Ce positionnement méthodologique justifie-t-il les torsions qu’Euler fait subir à la
doctrine monadologique pour mieux la réfuter ? Non, bien entendu, et ce pour au moins deux
raisons contextuelles: d’abord, les textes de Leibniz, sans compter ceux de Wolff, sont à cette
époque disponibles, du moins quant aux éléments qui intéressent Euler en physique et en
métaphysique, à savoir le problème de la divisibilité de la matière et les propriétés essentielles
des corps comme l’inertie et l’impénétrabilité. Pour en rester au corpus leibnizien, plusieurs
contributions, dont les Essais de Théodicée, la Monadologie ou la correspondance avec Clarke,
sont largement diffusées au milieu du XVIIIe siècle et certainement connues d’Euler. Ensuite, les
objections publiées à la suite des Gedancken, dont les Recherches sur les éléments de la matière
de Formey, auraient très bien pu permettre à Euler d’ajuster ses critiques pour qu’elles soient
davantage en adéquation avec les doctrines de Leibniz et de Wolff. Or, Euler, et les Lettres à une
princesses d’Allemagne sont à cet égard révélatrices, n’a absolument pas changé sa ligne
interprétative et a même semblé souhaiter renforcer ses analyses par de nouvelles objections.
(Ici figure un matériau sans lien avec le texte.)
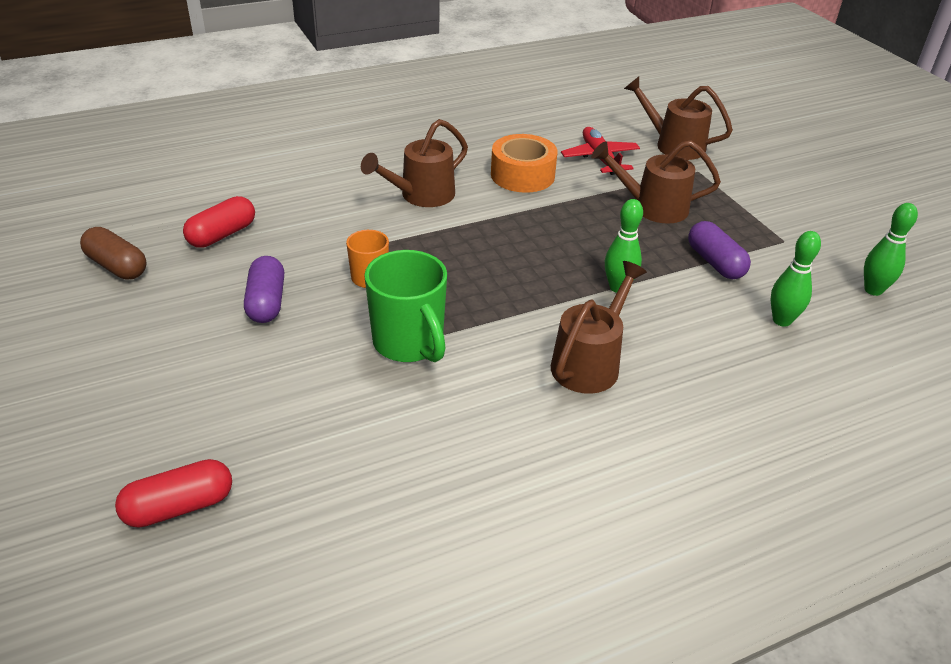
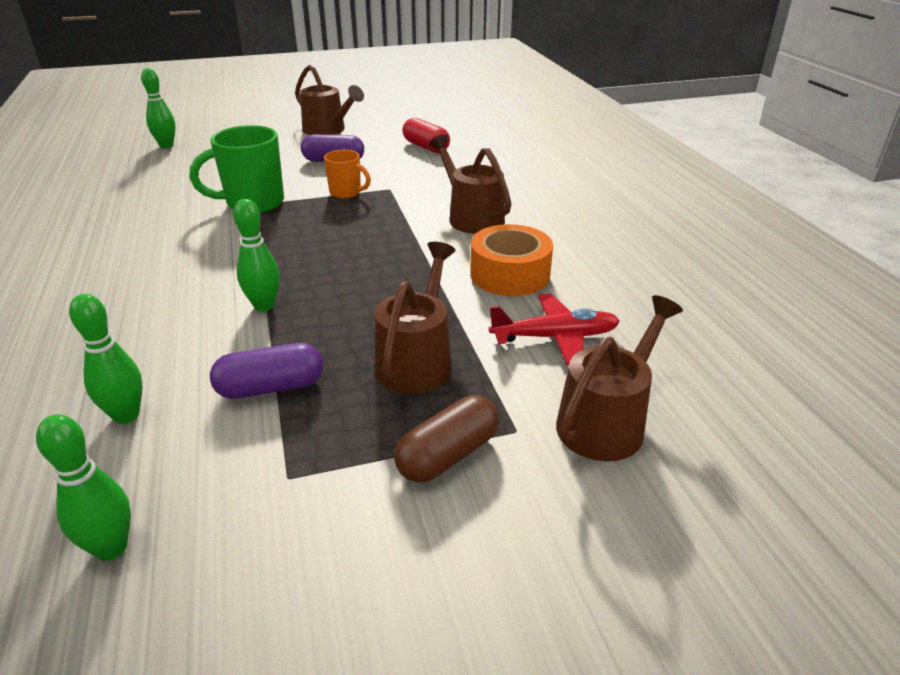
camera: 100 degrees right, 5 degrees down
brown capsule [80,227,147,280] -> brown capsule moved to [394,395,499,483]
red capsule [115,459,232,528] -> green bowling pin [141,68,176,148]
brown watering can [551,261,647,394] -> brown watering can moved to [295,65,364,135]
Le
rejet du principe de raison suffisante en est sans aucun doute le meilleur exemple : Euler y voit
une manière trompeuse de sauver un système qui est voué à l’échec par l’adoption de principes
métaphysiques invalides. Pire, il fait disparaître de son analyse les différences fondamentales
entre les contributions de Leibniz et de Wolff pour maintenant s’attaquer au monadisme de façon
générale. Les motivations théoriques d’Euler n’expliquent donc pas complètement cette
ignorance, par moments très certainement intentionnelle, des véritables principes et arguments
leibniziens. Elles doivent toutefois être prises en considération dans l’analyse de la réception des
philosophies monadologiques au sein du corpus eulérien.